Прежде чем пал Халеб, император погиб в Константинополе от рук императрицы и ее любовника – племянника Никифора Иоанна Цимисхия. Никифор был мрачным и малопривлекательным человеком. Несмотря на его военные победы, в Константинополе его ненавидели за денежные поборы и коррупцию, а также острые разногласия с церковью. Иоанн, уже успевший прославиться как блестящий полководец, сумел без труда сесть на трон и примирился с церковью, отвергнув свою высокопоставленную любовницу. Однако война с Болгарией продержала его в Европе следующие четыре года.
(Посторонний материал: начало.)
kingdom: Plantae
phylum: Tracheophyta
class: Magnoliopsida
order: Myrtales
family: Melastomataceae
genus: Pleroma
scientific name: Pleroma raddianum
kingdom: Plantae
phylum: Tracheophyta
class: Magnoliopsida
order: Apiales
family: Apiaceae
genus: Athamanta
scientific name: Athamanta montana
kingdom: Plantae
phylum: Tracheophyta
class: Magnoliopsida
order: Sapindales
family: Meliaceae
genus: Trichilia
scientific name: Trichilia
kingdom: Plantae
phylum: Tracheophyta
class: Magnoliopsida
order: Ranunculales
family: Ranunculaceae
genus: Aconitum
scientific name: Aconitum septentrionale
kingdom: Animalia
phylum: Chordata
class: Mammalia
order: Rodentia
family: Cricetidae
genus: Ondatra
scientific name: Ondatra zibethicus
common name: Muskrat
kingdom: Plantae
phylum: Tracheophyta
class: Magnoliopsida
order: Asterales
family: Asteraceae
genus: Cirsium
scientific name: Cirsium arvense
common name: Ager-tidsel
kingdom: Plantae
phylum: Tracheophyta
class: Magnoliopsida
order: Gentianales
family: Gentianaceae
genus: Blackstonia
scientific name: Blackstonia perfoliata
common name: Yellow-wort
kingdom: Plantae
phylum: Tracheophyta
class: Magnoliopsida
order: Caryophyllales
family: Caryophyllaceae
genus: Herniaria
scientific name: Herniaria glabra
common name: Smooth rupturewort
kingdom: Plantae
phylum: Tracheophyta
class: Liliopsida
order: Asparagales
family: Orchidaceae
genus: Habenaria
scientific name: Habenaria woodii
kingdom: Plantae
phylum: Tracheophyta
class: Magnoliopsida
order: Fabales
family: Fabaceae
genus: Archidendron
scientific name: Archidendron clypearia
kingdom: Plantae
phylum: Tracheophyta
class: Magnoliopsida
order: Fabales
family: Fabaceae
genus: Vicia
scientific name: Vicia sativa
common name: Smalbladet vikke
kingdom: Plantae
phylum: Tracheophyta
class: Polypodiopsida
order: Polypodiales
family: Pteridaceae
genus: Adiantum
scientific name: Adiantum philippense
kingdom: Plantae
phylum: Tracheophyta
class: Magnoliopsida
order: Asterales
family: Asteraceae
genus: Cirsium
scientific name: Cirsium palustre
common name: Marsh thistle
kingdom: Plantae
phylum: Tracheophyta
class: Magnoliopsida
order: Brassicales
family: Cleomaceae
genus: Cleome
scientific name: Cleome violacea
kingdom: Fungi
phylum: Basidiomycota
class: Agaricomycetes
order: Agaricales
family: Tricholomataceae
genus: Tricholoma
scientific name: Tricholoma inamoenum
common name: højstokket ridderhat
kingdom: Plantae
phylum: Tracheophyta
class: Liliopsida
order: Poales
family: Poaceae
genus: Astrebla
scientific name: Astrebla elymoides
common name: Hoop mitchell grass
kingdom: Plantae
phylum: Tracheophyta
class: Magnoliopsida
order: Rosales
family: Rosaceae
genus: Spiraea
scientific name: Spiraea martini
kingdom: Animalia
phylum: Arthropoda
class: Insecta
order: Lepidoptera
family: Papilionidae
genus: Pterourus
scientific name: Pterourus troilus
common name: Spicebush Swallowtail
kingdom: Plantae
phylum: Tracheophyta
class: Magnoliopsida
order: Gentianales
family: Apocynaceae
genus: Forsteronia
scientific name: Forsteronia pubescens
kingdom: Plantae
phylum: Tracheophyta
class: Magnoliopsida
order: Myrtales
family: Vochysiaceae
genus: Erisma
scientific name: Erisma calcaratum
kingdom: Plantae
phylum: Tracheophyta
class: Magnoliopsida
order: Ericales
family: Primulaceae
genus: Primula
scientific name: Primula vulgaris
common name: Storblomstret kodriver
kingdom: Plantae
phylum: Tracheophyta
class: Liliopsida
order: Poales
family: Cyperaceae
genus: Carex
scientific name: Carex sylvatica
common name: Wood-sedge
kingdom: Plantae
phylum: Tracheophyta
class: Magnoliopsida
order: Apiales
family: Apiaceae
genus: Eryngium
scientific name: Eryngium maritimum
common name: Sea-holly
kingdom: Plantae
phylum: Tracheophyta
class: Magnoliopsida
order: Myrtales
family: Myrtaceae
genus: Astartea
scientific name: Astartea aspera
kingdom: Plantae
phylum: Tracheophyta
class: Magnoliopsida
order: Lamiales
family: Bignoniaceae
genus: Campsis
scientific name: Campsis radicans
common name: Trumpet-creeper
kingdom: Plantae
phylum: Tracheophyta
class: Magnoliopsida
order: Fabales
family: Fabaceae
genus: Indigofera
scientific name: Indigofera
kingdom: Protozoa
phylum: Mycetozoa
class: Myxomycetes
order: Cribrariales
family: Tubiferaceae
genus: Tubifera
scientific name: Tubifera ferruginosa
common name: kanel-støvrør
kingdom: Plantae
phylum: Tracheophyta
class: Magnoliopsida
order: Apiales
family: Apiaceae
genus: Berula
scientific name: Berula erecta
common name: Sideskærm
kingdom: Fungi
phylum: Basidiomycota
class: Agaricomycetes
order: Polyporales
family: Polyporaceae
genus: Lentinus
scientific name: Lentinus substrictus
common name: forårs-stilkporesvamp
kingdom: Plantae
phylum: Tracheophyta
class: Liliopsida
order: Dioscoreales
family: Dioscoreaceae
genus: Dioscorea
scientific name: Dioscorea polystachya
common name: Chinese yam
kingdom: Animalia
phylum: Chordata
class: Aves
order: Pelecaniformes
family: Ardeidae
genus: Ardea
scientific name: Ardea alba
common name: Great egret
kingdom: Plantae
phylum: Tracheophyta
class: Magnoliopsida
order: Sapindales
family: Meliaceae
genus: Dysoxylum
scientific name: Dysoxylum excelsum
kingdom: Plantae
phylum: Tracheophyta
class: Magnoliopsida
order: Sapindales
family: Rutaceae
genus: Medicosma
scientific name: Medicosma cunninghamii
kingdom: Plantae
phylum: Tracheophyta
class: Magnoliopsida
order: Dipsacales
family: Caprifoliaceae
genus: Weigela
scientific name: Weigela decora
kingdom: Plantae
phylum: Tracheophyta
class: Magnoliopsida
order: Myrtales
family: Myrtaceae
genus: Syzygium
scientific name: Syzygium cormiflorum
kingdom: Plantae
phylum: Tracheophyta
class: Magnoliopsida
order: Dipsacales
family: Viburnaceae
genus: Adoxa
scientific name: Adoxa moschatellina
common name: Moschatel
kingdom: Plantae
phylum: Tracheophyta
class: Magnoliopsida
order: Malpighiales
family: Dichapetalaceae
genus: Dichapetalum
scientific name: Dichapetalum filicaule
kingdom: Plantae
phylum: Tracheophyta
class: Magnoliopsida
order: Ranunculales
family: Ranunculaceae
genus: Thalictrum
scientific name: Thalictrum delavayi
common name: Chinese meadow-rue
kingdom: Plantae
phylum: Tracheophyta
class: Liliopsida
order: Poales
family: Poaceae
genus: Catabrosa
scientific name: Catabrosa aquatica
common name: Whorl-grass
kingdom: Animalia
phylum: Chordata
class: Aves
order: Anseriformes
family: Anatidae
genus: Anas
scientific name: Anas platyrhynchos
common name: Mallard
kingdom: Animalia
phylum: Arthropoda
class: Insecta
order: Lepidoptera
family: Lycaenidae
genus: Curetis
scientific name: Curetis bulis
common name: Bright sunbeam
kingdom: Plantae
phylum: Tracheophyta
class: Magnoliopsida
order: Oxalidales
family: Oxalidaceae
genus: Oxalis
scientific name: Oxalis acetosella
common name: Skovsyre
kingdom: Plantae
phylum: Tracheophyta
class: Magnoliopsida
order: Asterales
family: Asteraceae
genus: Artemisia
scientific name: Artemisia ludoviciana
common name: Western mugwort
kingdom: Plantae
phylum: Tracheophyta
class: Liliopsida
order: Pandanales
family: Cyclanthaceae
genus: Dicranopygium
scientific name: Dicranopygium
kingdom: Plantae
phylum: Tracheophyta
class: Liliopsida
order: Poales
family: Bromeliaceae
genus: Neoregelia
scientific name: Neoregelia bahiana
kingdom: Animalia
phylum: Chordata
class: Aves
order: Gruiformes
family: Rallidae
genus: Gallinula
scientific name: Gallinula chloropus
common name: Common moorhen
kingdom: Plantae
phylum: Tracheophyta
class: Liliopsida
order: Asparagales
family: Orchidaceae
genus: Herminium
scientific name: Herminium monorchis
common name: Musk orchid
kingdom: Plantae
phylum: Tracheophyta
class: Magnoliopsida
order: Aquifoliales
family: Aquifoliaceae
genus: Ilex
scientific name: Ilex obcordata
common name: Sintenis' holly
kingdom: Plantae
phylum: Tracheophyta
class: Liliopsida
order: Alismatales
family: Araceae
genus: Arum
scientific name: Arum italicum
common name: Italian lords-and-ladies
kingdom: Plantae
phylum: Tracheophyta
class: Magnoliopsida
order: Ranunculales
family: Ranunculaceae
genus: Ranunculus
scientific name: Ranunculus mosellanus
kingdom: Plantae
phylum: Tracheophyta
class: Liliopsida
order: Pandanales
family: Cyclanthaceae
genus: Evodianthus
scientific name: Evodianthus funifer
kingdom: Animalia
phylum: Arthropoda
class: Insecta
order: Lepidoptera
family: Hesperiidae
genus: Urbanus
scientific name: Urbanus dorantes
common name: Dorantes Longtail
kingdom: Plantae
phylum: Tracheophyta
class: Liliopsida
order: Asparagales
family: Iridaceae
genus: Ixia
Между тем вновь поднял голову ислам во главе с династией Фатимидов, которая воцарилась в Египте и Южной Сирии, а в 971 году даже попыталась отвоевать Антиохию. В 974 году Иоанн смог уделить внимание Востоку. Той же осенью он отправился в Восточную Месопотамию, захватил Нисибин и превратил Мосул в вассальную территорию и даже стал обдумывать молниеносный бросок на Багдад. Однако император понимал, что Фатимиды – куда более опасные противники, чем их соперники Аббасиды, и следующей весной отправился в Сирию. Идя по стопам Никифора, который прошел там за шесть лет до него, Иоанн пронесся по долине Оронта, мимо Хомса, который сдался без боя, и Баальбека, взятого силой, прямо в Дамаск, который пообещал ему дань и смиренную дружбу. Оттуда византийцы двинулись в Галилею, к Тивериаде и Назарету, затем к побережью у Кесарии. Из Иерусалима к императору явились посланцы с мольбами пощадить их и не подвергать город ужасам разграбления. Однако он понимал, что пока ему недостает сил, чтобы идти на сам Святой город, когда у него за спиной остаются непокоренные города финикийского побережья. Он отошел на север, овладел ими один за другим, за исключением укрепленного порта Триполи. Близилась зима, и императору пришлось отложить поход до более благоприятного времени года. По дороге назад в Антиохию он захватил две крупные крепости в горах ан-Нусайрия – Барзуйя и Сахьюн – и поставил там свои гарнизоны, а затем вернулся в Константинополь. Но больше уже его кампания не возобновилась. В январе 976 года его постигла внезапная смерть.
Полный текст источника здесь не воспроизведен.